L’ONU dénonce la détention arbitraire de l’ex-ministre djiboutien Abdoulkarim Aden Cher

Le 14 novembre 2024, le Groupe de travail sur la détention arbitraire du Conseil des droits de l’homme des Nations unies a rendu un avis décisif concernant la situation d’Abdoulkarim Aden Cher, ancien ministre du Budget de Djibouti. Le rapport accable les autorités djiboutiennes, qualifiant sa détention de « arbitraire » au regard des standards du droit international. Une telle décision s’inscrit dans un contexte de dénonciations récurrentes de violations des droits fondamentaux dans le pays, notamment contre les opposants politiques.

Des violations en série : l’arbitraire au cœur de l’affaire

Le Groupe de travail identifie plusieurs catégories de violations dans le traitement de M. Aden Cher, soulignant un enchaînement de pratiques incompatibles avec les normes internationales des droits humains.

Tout d’abord, la détention de l’ancien ministre entre dans la Catégorie I, qui désigne l’absence de base légale. Selon le rapport, l’arrestation d’Aden Cher, intervenue le 3 mars 2022, s’est faite sans mandat d’arrêt, ce qui constitue une violation grave du droit à un recours effectif. De plus, sa détention préventive a été prolongée sans justification légale, une autre condition qui rend cette privation de liberté arbitraire. Ce premier constat est déjà un indicateur frappant du manque de respect pour les garanties juridiques minimales dans le pays.

CONSIGNE DE TRAVAIL>
Recopiez fidèlement, dans l'article sur la détention de l'ex-ministre djiboutien, le passage qui va de « Tout d’abord, la » jusqu'à « dans le pays. ». Ce listing n'a aucun lien avec l'article.

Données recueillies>
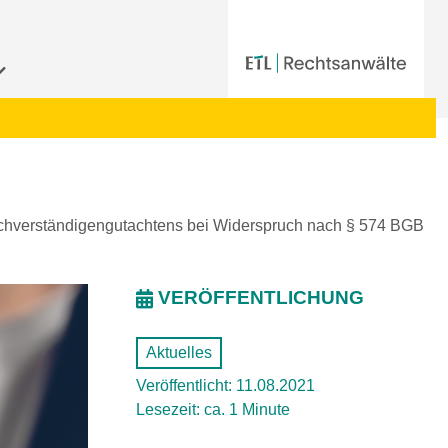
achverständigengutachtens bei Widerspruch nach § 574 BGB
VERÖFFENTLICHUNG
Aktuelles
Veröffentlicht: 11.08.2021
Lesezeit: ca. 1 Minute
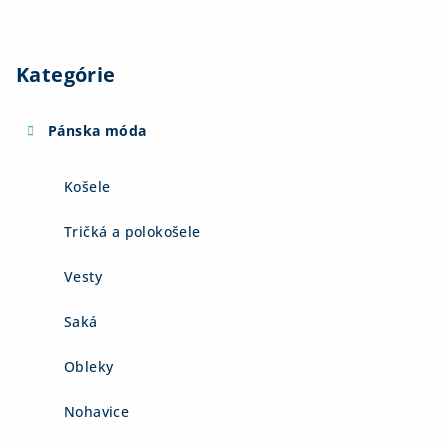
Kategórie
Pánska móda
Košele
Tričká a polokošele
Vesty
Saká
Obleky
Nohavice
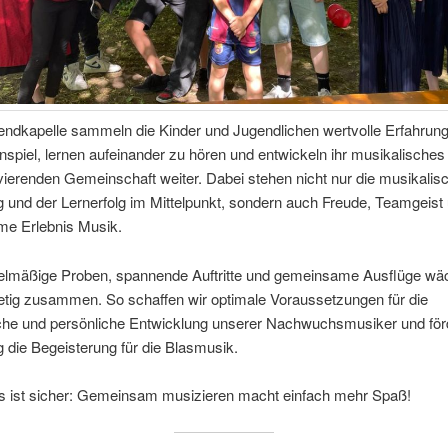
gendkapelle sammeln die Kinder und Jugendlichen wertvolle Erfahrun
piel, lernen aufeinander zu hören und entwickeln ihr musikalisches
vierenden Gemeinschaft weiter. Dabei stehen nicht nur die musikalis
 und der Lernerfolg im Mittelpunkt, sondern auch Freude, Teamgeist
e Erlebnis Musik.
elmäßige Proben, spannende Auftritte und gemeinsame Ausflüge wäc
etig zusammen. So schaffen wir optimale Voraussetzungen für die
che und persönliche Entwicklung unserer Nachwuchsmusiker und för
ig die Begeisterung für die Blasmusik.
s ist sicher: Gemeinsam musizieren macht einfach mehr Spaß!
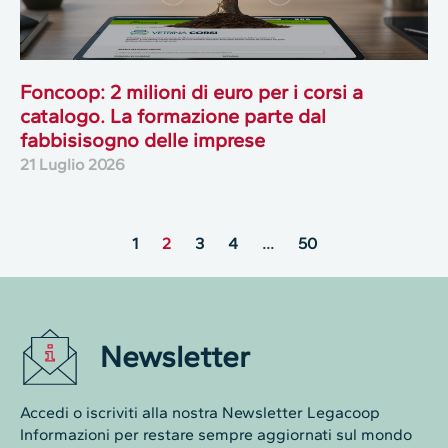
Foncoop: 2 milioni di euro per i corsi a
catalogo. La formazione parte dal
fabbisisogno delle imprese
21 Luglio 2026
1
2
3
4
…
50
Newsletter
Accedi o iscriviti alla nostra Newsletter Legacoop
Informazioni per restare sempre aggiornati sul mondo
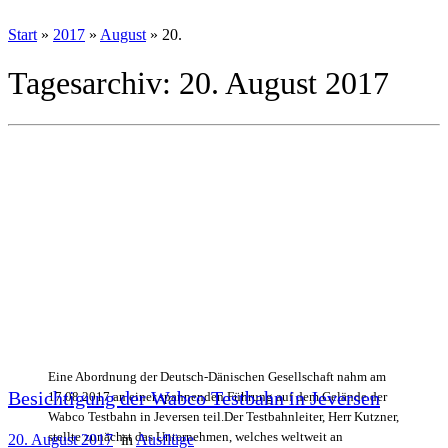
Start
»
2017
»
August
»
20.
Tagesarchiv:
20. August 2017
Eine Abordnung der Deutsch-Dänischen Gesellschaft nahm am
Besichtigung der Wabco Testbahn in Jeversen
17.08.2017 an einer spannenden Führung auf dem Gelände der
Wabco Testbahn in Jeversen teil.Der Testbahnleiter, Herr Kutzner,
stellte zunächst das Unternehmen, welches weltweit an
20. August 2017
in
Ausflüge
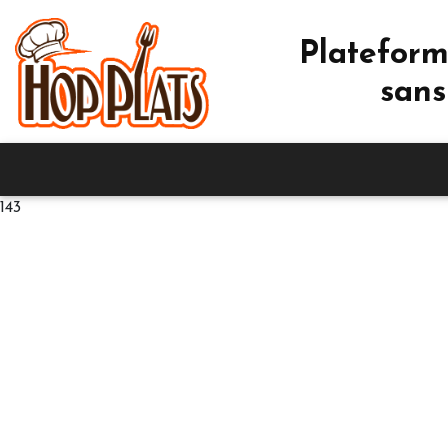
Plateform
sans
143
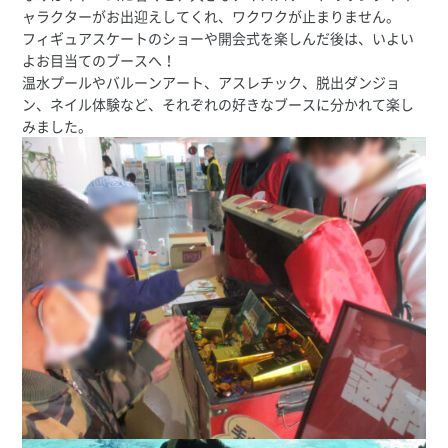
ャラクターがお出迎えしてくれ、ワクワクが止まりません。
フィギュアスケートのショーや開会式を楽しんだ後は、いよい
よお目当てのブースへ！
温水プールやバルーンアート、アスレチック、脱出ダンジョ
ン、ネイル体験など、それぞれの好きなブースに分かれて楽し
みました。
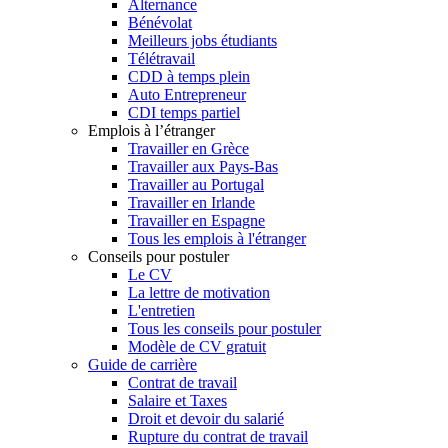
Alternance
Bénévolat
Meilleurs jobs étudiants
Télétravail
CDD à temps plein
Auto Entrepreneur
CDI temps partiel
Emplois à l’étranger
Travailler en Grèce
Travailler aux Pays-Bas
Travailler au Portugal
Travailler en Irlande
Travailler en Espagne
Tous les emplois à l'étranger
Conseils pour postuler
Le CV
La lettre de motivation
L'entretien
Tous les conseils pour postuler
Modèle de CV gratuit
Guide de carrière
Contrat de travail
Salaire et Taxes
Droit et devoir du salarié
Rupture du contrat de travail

RÉPONSE À FOURNIR>
Tout d’abord, la détention de l’ancien ministre entre dans la Catégorie I, qui désigne l’absence de base légale. Selon le rapport, l’arrestation d’Aden Cher, intervenue le 3 mars 2022, s’est faite sans mandat d’arrêt, ce qui constitue une violation grave du droit à un recours effectif. De plus, sa détention préventive a été prolongée sans justification légale, une autre condition qui rend cette privation de liberté arbitraire. Ce premier constat est déjà un indicateur frappant du manque de respect pour les garanties juridiques minimales dans le pays.